- [TRY IT]: All the data must be output exactly as given.

- [DATA SHOWN]:
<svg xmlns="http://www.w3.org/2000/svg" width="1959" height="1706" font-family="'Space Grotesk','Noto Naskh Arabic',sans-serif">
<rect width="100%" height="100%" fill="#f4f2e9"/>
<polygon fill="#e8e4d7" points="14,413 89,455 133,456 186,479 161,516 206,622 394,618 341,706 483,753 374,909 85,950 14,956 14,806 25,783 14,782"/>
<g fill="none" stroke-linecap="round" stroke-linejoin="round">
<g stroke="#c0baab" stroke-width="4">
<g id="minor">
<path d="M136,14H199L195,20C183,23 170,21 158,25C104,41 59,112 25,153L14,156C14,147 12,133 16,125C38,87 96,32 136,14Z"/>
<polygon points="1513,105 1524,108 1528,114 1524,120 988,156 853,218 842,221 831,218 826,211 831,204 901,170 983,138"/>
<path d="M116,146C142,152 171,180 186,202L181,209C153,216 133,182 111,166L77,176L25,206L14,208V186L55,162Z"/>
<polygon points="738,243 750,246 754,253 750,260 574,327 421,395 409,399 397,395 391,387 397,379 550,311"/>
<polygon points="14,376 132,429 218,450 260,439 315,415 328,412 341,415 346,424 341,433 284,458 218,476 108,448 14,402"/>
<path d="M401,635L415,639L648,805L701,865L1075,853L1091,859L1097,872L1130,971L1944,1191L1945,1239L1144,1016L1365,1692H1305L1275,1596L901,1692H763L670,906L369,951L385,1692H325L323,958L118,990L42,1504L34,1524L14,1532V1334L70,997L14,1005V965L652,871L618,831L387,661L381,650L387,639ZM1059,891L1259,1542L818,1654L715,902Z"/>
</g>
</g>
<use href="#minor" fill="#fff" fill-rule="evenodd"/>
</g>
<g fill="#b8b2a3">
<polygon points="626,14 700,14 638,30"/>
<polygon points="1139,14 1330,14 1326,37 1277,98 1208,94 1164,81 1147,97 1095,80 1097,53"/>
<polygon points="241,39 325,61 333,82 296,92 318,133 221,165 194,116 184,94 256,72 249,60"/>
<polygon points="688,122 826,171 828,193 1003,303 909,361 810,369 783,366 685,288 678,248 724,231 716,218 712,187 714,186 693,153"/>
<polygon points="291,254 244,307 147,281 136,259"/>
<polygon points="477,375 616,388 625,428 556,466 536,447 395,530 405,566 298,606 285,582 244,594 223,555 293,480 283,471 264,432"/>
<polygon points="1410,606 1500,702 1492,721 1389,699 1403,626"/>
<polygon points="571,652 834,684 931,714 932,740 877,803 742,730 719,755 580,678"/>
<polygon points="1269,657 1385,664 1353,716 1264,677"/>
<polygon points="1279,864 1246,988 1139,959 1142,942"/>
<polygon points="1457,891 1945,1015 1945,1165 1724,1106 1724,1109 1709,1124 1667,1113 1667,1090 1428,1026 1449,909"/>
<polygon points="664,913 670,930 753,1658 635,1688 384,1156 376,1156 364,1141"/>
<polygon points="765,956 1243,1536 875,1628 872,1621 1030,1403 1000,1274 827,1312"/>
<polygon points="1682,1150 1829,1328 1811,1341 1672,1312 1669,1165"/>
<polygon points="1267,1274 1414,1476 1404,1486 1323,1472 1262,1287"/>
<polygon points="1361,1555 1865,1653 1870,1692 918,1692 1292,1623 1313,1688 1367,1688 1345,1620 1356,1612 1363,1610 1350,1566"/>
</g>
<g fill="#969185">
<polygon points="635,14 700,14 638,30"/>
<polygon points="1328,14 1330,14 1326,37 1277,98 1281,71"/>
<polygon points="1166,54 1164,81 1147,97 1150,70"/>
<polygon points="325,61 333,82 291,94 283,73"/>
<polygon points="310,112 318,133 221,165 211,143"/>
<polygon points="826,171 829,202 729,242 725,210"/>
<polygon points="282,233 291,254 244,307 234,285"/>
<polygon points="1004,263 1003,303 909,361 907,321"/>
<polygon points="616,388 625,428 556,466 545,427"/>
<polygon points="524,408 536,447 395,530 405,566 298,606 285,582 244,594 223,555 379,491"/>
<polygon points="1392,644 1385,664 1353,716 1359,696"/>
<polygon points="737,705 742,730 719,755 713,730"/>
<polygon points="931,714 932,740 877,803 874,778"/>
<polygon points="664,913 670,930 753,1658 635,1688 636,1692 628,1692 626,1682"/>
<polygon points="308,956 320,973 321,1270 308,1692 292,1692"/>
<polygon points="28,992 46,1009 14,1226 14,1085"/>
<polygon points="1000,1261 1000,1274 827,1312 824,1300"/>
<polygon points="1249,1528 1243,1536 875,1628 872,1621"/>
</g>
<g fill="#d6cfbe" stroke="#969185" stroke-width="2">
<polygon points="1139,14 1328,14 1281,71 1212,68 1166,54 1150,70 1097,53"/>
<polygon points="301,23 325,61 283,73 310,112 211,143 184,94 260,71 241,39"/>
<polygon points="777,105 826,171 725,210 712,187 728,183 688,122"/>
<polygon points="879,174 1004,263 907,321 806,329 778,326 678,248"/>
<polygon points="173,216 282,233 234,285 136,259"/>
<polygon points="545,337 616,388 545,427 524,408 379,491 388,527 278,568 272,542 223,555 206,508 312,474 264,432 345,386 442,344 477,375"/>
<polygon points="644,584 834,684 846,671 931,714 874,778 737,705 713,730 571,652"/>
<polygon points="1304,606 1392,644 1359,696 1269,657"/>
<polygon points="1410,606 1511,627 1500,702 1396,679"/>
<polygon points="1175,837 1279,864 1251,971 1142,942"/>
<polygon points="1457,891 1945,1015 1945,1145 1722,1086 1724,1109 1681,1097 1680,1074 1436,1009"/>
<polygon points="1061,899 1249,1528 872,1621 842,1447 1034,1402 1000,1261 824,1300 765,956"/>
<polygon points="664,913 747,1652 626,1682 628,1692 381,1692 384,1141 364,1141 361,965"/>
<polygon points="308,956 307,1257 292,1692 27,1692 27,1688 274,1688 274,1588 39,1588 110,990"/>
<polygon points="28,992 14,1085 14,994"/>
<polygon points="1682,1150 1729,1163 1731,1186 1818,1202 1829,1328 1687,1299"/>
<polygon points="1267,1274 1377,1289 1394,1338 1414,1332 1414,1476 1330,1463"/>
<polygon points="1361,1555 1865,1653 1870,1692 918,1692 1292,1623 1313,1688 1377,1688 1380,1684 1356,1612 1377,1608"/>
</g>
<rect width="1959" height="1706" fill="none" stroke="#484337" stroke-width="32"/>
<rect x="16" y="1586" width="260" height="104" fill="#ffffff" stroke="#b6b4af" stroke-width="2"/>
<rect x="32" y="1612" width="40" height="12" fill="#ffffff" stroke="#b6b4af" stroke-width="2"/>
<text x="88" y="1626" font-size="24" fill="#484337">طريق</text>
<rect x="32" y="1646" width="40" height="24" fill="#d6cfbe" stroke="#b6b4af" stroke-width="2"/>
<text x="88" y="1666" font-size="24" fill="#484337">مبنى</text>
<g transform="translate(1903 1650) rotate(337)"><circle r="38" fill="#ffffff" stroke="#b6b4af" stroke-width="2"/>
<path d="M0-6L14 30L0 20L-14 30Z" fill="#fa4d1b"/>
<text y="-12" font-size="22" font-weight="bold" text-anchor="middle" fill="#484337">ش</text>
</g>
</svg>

- [SOLUTION TO THIS TASK]:
<svg xmlns="http://www.w3.org/2000/svg" width="1959" height="1706" font-family="'Space Grotesk','Noto Naskh Arabic',sans-serif">
<rect width="100%" height="100%" fill="#f4f2e9"/>
<polygon fill="#e8e4d7" points="14,413 89,455 133,456 186,479 161,516 206,622 394,618 341,706 483,753 374,909 85,950 14,956 14,806 25,783 14,782"/>
<g fill="none" stroke-linecap="round" stroke-linejoin="round">
<g stroke="#c0baab" stroke-width="4">
<g id="minor">
<path d="M136,14H199L195,20C183,23 170,21 158,25C104,41 59,112 25,153L14,156C14,147 12,133 16,125C38,87 96,32 136,14Z"/>
<polygon points="1513,105 1524,108 1528,114 1524,120 988,156 853,218 842,221 831,218 826,211 831,204 901,170 983,138"/>
<path d="M116,146C142,152 171,180 186,202L181,209C153,216 133,182 111,166L77,176L25,206L14,208V186L55,162Z"/>
<polygon points="738,243 750,246 754,253 750,260 574,327 421,395 409,399 397,395 391,387 397,379 550,311"/>
<polygon points="14,376 132,429 218,450 260,439 315,415 328,412 341,415 346,424 341,433 284,458 218,476 108,448 14,402"/>
<path d="M401,635L415,639L648,805L701,865L1075,853L1091,859L1097,872L1130,971L1944,1191L1945,1239L1144,1016L1365,1692H1305L1275,1596L901,1692H763L670,906L369,951L385,1692H325L323,958L118,990L42,1504L34,1524L14,1532V1334L70,997L14,1005V965L652,871L618,831L387,661L381,650L387,639ZM1059,891L1259,1542L818,1654L715,902Z"/>
</g>
</g>
<use href="#minor" fill="#fff" fill-rule="evenodd"/>
</g>
<g fill="#b8b2a3">
<polygon points="626,14 700,14 638,30"/>
<polygon points="1139,14 1330,14 1326,37 1277,98 1208,94 1164,81 1147,97 1095,80 1097,53"/>
<polygon points="241,39 325,61 333,82 296,92 318,133 221,165 194,116 184,94 256,72 249,60"/>
<polygon points="688,122 826,171 828,193 1003,303 909,361 810,369 783,366 685,288 678,248 724,231 716,218 712,187 714,186 693,153"/>
<polygon points="291,254 244,307 147,281 136,259"/>
<polygon points="477,375 616,388 625,428 556,466 536,447 395,530 405,566 298,606 285,582 244,594 223,555 293,480 283,471 264,432"/>
<polygon points="1410,606 1500,702 1492,721 1389,699 1403,626"/>
<polygon points="571,652 834,684 931,714 932,740 877,803 742,730 719,755 580,678"/>
<polygon points="1269,657 1385,664 1353,716 1264,677"/>
<polygon points="1279,864 1246,988 1139,959 1142,942"/>
<polygon points="1457,891 1945,1015 1945,1165 1724,1106 1724,1109 1709,1124 1667,1113 1667,1090 1428,1026 1449,909"/>
<polygon points="664,913 670,930 753,1658 635,1688 384,1156 376,1156 364,1141"/>
<polygon points="765,956 1243,1536 875,1628 872,1621 1030,1403 1000,1274 827,1312"/>
<polygon points="1682,1150 1829,1328 1811,1341 1672,1312 1669,1165"/>
<polygon points="1267,1274 1414,1476 1404,1486 1323,1472 1262,1287"/>
<polygon points="1361,1555 1865,1653 1870,1692 918,1692 1292,1623 1313,1688 1367,1688 1345,1620 1356,1612 1363,1610 1350,1566"/>
</g>
<g fill="#969185">
<polygon points="635,14 700,14 638,30"/>
<polygon points="1328,14 1330,14 1326,37 1277,98 1281,71"/>
<polygon points="1166,54 1164,81 1147,97 1150,70"/>
<polygon points="325,61 333,82 291,94 283,73"/>
<polygon points="310,112 318,133 221,165 211,143"/>
<polygon points="826,171 829,202 729,242 725,210"/>
<polygon points="282,233 291,254 244,307 234,285"/>
<polygon points="1004,263 1003,303 909,361 907,321"/>
<polygon points="616,388 625,428 556,466 545,427"/>
<polygon points="524,408 536,447 395,530 405,566 298,606 285,582 244,594 223,555 379,491"/>
<polygon points="1392,644 1385,664 1353,716 1359,696"/>
<polygon points="737,705 742,730 719,755 713,730"/>
<polygon points="931,714 932,740 877,803 874,778"/>
<polygon points="664,913 670,930 753,1658 635,1688 636,1692 628,1692 626,1682"/>
<polygon points="308,956 320,973 321,1270 308,1692 292,1692"/>
<polygon points="28,992 46,1009 14,1226 14,1085"/>
<polygon points="1000,1261 1000,1274 827,1312 824,1300"/>
<polygon points="1249,1528 1243,1536 875,1628 872,1621"/>
</g>
<g fill="#d6cfbe" stroke="#969185" stroke-width="2">
<polygon points="1139,14 1328,14 1281,71 1212,68 1166,54 1150,70 1097,53"/>
<polygon points="301,23 325,61 283,73 310,112 211,143 184,94 260,71 241,39"/>
<polygon points="777,105 826,171 725,210 712,187 728,183 688,122"/>
<polygon points="879,174 1004,263 907,321 806,329 778,326 678,248"/>
<polygon points="173,216 282,233 234,285 136,259"/>
<polygon points="545,337 616,388 545,427 524,408 379,491 388,527 278,568 272,542 223,555 206,508 312,474 264,432 345,386 442,344 477,375"/>
<polygon points="644,584 834,684 846,671 931,714 874,778 737,705 713,730 571,652"/>
<polygon points="1304,606 1392,644 1359,696 1269,657"/>
<polygon points="1410,606 1511,627 1500,702 1396,679"/>
<polygon points="1175,837 1279,864 1251,971 1142,942"/>
<polygon points="1457,891 1945,1015 1945,1145 1722,1086 1724,1109 1681,1097 1680,1074 1436,1009"/>
<polygon points="1061,899 1249,1528 872,1621 842,1447 1034,1402 1000,1261 824,1300 765,956"/>
<polygon points="664,913 747,1652 626,1682 628,1692 381,1692 384,1141 364,1141 361,965"/>
<polygon points="308,956 307,1257 292,1692 27,1692 27,1688 274,1688 274,1588 39,1588 110,990"/>
<polygon points="28,992 14,1085 14,994"/>
<polygon points="1682,1150 1729,1163 1731,1186 1818,1202 1829,1328 1687,1299"/>
<polygon points="1267,1274 1377,1289 1394,1338 1414,1332 1414,1476 1330,1463"/>
<polygon points="1361,1555 1865,1653 1870,1692 918,1692 1292,1623 1313,1688 1377,1688 1380,1684 1356,1612 1377,1608"/>
</g>
<rect width="1959" height="1706" fill="none" stroke="#484337" stroke-width="32"/>
<rect x="16" y="1586" width="260" height="104" fill="#ffffff" stroke="#b6b4af" stroke-width="2"/>
<rect x="32" y="1612" width="40" height="12" fill="#ffffff" stroke="#b6b4af" stroke-width="2"/>
<text x="88" y="1626" font-size="24" fill="#484337">طريق</text>
<rect x="32" y="1646" width="40" height="24" fill="#d6cfbe" stroke="#b6b4af" stroke-width="2"/>
<text x="88" y="1666" font-size="24" fill="#484337">مبنى</text>
<g transform="translate(1903 1650) rotate(337)"><circle r="38" fill="#ffffff" stroke="#b6b4af" stroke-width="2"/>
<path d="M0-6L14 30L0 20L-14 30Z" fill="#fa4d1b"/>
<text y="-12" font-size="22" font-weight="bold" text-anchor="middle" fill="#484337">ش</text>
</g>
</svg>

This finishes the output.